→ **Excerpt provided**:
====================
B       as to the use of the word kemosabe, the Board, having previously noted that it was important to assess the perception of the alleged harassment from that of a reasonable person belonging to the racial minority, reviewed the evidence to see whether the appellation kemosabe was in and of itself considered a racial slur by members of the Mi’kmaq nation.  The Board concluded merely that the evidence was contradictory on this issue.  The word was not, therefore, found to be in and of itself a slur, but it did have the capacity to be offensive to Ms.  Moore.  It was necessary for her then to show that she was, in fact, offended by the word during her term of employment and that she gave sufficient indication to the respondents that their conduct was not acceptable to her as constituting discrimination.


 

C       the Board determined that no clear and equivocal indication that the word kemosabe was offensive to Ms.  Moore was ever conveyed by her to the respondents.

 

D       the Board determined that Ms.  Moore was not, in fact, offended by the appellation kemosabe during her term of employment.

[59]         Although the results reached by the Board are challenged, it was not contended that this process of approaching the claim was not a correct one to adopt in the circumstances here.  See Janzen v.  Platy Enterprises, [1989] 1 S.C.R. 1252; Dhanji v.  Air Canada (1996), 26 C.H.R.Q. 367 (C.H.R.T.), aff’d [1997] No.  1599 (Q.L.); Canada (Human Rights Commission) v.  Canada (Armed Forces), [1999] 3 F.C. 653 (F.C.T.D.)  at paras.  32-36, 47-50.

[60]         I propose to review the steps taken by the Board to see if it made any error of law in relation to its ultimate conclusions, addressing the grounds of appeal advanced by the appellant in the process.

 

Step A:

[61]         The appellants’ grounds of appeal relating to this step are that the Board erred in treating these incidents as being outside the workplace and, therefore, not arising in the context of Ms.  Moore’s employment.  The appellants also say that the Board erred in treating these in isolation rather than cumulatively, and that the Board erred in placing insufficient weight or any weight to Ms.  Moore’s testimony.  These submissions are all couched in terms of errors of law but in examining the Board’s reasoning it is necessary to consider whether, in fact, if they are errors, they constitute errors of law.

[62]         The appellants state that the Board erred in holding the bootlegger incident, the glove incident and gas bar incident were unrelated to the complainant’s employment because they were incidents that happened away from the workplace and outside of working hours.  The appellants refer to the Canadian Human Rights Tribunal decision in Bushey v.  Sharma, 2003 CarswellNat 2461 (Can.  Trib.)  which held that the alleged acts of sexual harassment were in the circumstances subject to the Canadian Human Rights Act even though they occurred outside the workplace.  The tribunal stated at para.  109:


 

[109] ...  the interaction between the Complainant and the Respondent would never have taken place, but for their status as Canada Post employees that led to their union involvement.  It seems to me that it is not essential for the facts giving rise to an employment-related harassment complaint to physically take place at the federally-regulated workplace.  Any conduct, wherever it may occur, arising somehow in the context of federally-regulated employment is subject to the Act.
====================
→ **Your tasks**:
a) List every court or tribunal case that the court excerpt names by its parties.
b) Reproduce the part of the court excerpt that opens with the words containing "[59]         Although the" and closes with "paras.  32-36, 47-50.".
The records after the court excerpt were taken from a different source.

[Extracted records]
====================
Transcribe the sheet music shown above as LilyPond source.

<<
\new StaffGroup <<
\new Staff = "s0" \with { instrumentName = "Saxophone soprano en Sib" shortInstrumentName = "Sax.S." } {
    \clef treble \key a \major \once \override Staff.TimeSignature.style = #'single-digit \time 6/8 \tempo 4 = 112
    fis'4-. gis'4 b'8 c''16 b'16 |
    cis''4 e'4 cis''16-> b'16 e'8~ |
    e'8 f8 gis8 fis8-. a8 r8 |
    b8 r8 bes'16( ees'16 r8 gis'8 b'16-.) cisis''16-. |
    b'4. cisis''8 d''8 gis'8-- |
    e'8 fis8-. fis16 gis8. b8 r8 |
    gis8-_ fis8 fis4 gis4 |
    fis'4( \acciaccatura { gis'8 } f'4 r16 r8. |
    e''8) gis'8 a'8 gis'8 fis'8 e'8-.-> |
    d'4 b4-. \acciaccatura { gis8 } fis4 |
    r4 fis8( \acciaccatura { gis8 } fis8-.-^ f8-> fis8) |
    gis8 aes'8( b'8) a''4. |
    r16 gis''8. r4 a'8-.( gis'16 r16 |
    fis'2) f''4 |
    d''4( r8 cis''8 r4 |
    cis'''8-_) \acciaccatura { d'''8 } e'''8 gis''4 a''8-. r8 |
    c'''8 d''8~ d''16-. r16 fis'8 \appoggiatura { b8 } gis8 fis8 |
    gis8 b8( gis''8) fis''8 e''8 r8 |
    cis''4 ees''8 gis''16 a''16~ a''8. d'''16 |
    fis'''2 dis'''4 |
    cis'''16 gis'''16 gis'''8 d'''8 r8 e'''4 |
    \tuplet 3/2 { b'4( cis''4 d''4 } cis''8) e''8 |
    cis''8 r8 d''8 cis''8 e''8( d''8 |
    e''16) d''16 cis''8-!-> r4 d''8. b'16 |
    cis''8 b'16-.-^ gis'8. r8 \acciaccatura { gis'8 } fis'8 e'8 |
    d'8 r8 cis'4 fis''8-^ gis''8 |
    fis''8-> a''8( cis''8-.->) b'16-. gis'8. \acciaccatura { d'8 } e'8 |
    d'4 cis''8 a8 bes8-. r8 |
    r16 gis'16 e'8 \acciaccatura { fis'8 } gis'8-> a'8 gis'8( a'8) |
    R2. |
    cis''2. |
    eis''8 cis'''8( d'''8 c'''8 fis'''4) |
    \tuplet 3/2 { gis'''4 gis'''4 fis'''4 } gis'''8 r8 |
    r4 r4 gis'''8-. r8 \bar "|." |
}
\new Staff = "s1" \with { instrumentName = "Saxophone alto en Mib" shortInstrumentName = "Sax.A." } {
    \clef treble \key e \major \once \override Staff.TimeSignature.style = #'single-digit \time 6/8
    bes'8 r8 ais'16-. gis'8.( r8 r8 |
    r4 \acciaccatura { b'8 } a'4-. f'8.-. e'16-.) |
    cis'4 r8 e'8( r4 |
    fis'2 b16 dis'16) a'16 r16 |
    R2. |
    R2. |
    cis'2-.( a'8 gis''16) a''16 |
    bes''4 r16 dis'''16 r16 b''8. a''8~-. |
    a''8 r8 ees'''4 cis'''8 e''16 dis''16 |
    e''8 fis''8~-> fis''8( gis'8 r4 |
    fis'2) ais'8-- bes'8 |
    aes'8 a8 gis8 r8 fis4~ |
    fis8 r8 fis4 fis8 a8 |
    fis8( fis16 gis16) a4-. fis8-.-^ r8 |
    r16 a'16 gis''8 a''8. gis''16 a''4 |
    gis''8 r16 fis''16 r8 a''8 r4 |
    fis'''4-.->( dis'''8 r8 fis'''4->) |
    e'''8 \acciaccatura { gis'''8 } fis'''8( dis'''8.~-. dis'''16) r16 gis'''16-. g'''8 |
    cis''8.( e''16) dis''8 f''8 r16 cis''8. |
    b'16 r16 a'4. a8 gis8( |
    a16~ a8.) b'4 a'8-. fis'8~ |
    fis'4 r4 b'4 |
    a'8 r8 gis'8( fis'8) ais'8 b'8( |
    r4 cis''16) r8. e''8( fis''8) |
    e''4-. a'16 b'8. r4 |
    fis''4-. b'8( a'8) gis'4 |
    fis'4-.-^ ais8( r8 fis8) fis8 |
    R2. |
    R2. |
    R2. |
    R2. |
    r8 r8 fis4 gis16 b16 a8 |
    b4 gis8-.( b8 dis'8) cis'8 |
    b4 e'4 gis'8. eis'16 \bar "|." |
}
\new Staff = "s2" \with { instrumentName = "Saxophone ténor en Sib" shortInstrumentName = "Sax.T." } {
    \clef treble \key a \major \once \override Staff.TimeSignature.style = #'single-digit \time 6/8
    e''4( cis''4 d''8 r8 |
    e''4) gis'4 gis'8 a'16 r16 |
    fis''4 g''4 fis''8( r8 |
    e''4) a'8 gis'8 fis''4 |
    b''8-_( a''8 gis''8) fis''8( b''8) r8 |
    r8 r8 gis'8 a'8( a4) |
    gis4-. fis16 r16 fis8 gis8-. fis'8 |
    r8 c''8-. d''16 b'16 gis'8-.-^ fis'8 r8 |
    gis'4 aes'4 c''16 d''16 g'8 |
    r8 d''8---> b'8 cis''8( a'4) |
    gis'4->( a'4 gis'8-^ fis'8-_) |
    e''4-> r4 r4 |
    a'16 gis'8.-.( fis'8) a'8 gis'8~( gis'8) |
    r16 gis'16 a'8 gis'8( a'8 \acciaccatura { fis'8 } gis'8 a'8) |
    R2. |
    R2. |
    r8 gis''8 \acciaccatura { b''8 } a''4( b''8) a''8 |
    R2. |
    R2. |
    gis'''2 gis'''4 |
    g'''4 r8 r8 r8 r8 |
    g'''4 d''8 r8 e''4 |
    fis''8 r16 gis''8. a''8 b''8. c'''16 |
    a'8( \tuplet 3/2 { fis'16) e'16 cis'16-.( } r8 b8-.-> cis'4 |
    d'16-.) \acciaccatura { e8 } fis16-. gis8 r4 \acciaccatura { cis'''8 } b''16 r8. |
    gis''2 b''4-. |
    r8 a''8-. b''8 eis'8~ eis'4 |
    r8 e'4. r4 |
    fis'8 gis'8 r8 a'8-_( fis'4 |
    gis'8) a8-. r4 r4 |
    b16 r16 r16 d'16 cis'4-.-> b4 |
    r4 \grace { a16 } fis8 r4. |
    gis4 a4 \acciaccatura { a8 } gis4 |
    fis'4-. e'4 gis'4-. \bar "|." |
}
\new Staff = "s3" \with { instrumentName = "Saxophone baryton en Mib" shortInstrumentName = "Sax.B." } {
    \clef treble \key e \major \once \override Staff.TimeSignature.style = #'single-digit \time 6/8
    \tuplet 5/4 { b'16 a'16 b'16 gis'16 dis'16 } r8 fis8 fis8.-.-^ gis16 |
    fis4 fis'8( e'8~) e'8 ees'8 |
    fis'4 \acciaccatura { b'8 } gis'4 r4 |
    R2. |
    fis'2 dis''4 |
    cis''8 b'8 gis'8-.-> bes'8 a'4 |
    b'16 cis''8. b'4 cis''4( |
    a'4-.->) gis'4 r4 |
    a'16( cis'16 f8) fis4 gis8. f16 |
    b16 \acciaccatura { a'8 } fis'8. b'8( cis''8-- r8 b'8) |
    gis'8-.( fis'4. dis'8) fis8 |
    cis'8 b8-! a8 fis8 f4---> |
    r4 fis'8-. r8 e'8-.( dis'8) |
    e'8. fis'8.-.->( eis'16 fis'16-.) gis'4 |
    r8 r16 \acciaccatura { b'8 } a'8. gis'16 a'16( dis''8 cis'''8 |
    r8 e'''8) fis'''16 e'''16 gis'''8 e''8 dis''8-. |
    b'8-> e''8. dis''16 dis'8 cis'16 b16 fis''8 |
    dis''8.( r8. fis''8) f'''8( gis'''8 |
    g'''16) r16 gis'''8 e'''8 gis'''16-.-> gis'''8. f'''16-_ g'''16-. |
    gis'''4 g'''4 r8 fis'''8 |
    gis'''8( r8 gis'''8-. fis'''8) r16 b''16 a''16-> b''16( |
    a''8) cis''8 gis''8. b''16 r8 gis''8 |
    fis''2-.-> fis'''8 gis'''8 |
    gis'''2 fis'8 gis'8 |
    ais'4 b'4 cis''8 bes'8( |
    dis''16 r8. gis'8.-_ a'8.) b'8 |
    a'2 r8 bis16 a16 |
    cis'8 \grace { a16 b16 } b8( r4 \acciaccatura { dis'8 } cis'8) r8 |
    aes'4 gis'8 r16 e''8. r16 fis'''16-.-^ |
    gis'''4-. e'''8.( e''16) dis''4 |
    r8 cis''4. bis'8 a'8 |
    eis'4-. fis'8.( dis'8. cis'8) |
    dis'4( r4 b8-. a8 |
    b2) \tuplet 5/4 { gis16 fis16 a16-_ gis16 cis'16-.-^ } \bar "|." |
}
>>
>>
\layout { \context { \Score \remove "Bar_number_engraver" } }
====================
→ **Outputs for the tasks**:
a)
- Janzen v. Platy Enterprises
- Dhanji v. Air Canada
- Canada (Human Rights Commission) v. Canada (Armed Forces)
- Bushey v. Sharma

b)
[59]         Although the results reached by the Board are challenged, it was not contended that this process of approaching the claim was not a correct one to adopt in the circumstances here.  See Janzen v.  Platy Enterprises, [1989] 1 S.C.R. 1252; Dhanji v.  Air Canada (1996), 26 C.H.R.Q. 367 (C.H.R.T.), aff’d [1997] No.  1599 (Q.L.); Canada (Human Rights Commission) v.  Canada (Armed Forces), [1999] 3 F.C. 653 (F.C.T.D.)  at paras.  32-36, 47-50.